The Z-configuration also increases the detection sensitivity by reducing ion losses that occur over longer distances. Further, the Z-configuration improves the overall mass resolution. Also, each ion detector 257 a, 257 b can be designed to have a sensing area that covers the entire cross section of the ion beam path 262, 264 and need not include a central aperture. Such sensing area can improve the detector's 257 a, 257 b ion collection efficiency, and avoid aperture break down over time. also In contrast, the conventional co-axial design sends the ions out through an ion detector with a hole in the center, which can be extremely unstable (and these detectors are hard to find). Such co-axial design may require the detectors to be electronically floating, and thus makes the overall system far less stable. Thus the Z-configuration takes advantage of having detectors located at the ends of the flight tube. Further more sensitive detectors can be used in the Z-configuration since the Z-configuration does not require detectors with holes in them, which are produced in limited availability with limited performance when compared to detectors without holes.

▬▬▬

▸ BRIEF A:
In the passage on the Z-configuration, what does the conventional co-axial design send the ions out through?

▬▬▬

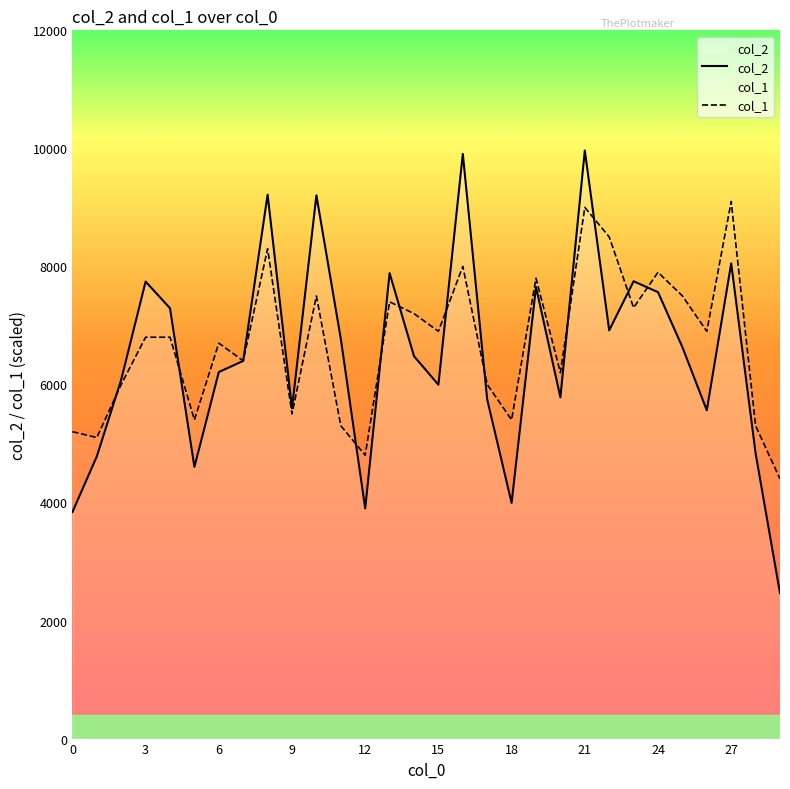

Which label corresponds to the smallest value in the chart?

29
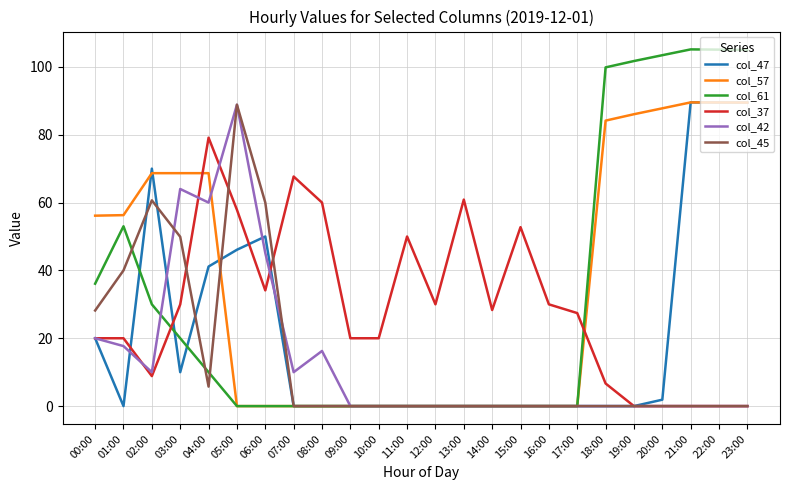

What is the highest value of the col_37 series?

79.1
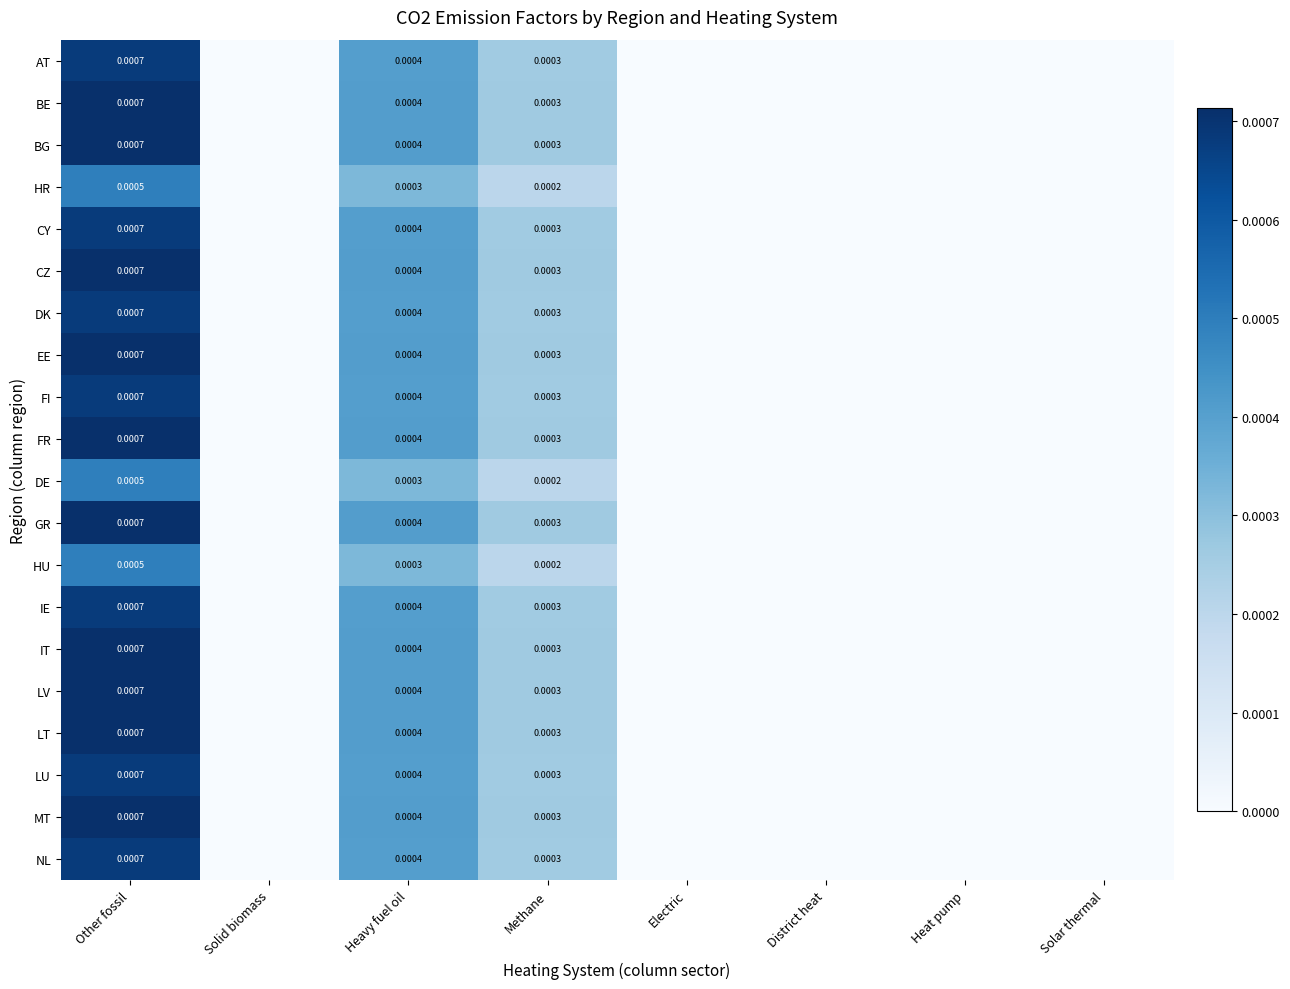

The HR series shows 0.0 at Heat pump. True or false?

True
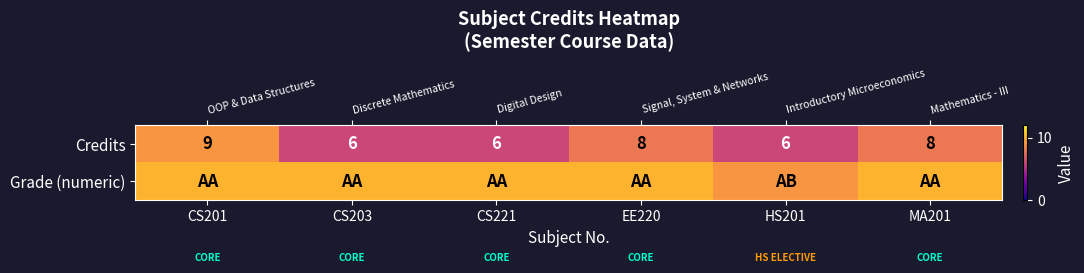

The Grade (numeric) series shows 7 at CS203. True or false?

False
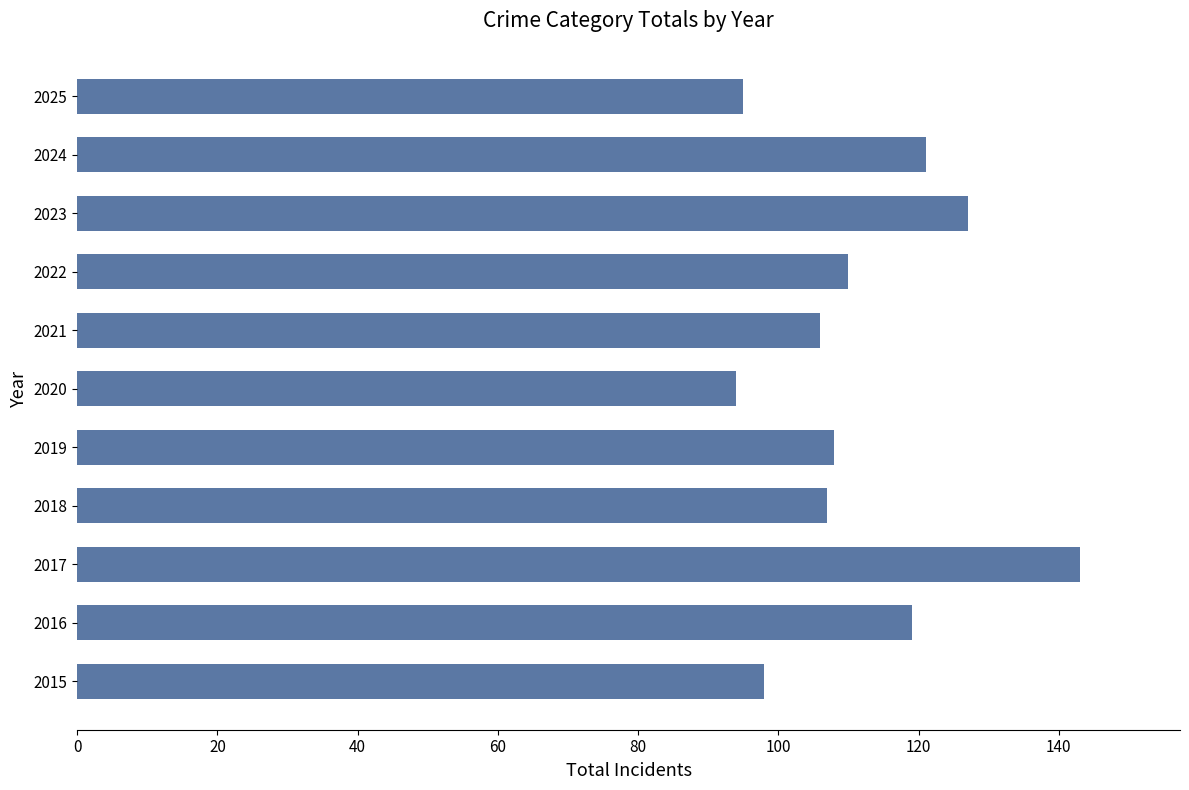

What is the change in value from 2015 to 2024?

+23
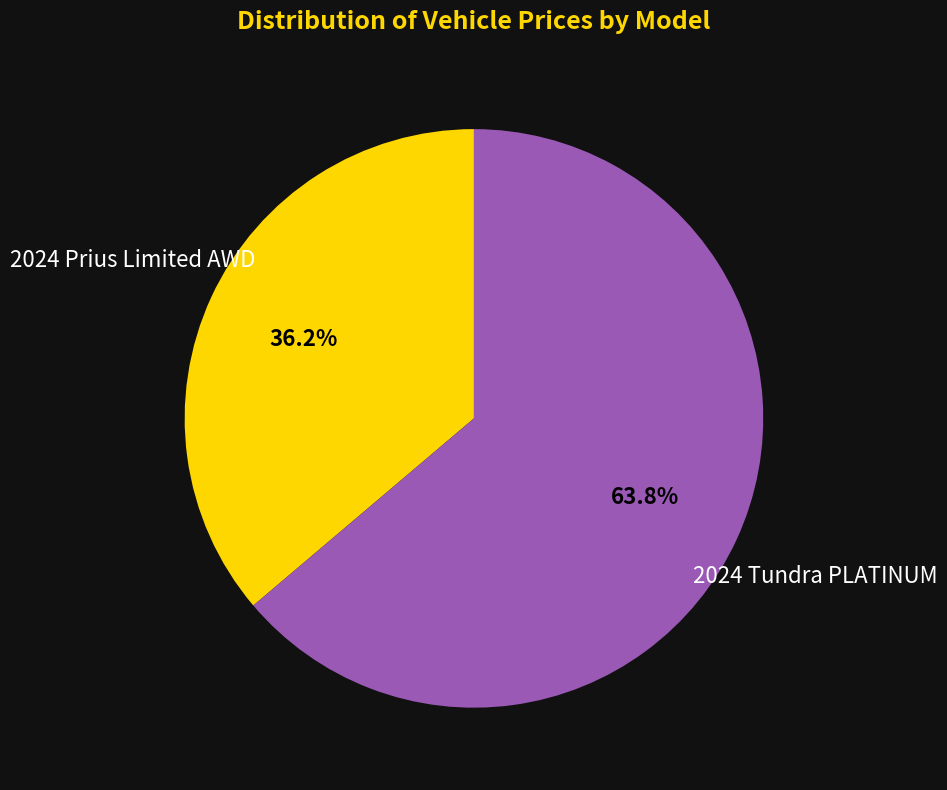

Is there a majority slice in this chart?

Yes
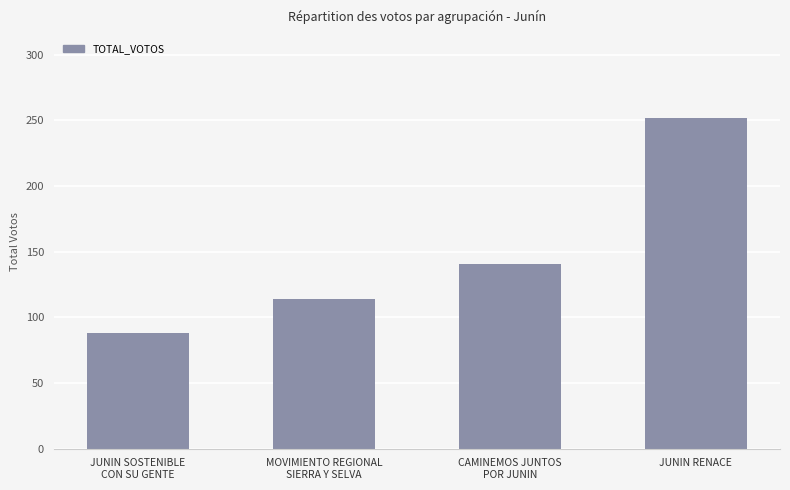

Which has a higher value, CAMINEMOS JUNTOS
POR JUNIN or JUNIN RENACE?

JUNIN RENACE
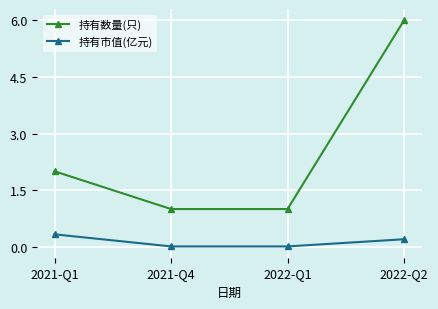

True or false: 持有数量(只) and 持有市值(亿元) cross at least once.

False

▬▬▬

▸ BRIEF B:
Return the rows word for word, starting with the line that contains "The HR series" and going on through the last line of the rows. Leave the pictures out.

▸ ANSWER SECTION A:
An ion detector with a hole in the center.

▸ ANSWER SECTION B:
The HR series shows 0.0 at Heat pump. True or false?

True

The Grade (numeric) series shows 7 at CS203. True or false?

False

What is the change in value from 2015 to 2024?

+23

Is there a majority slice in this chart?

Yes

Which has a higher value, CAMINEMOS JUNTOS
POR JUNIN or JUNIN RENACE?

JUNIN RENACE

True or false: 持有数量(只) and 持有市值(亿元) cross at least once.

False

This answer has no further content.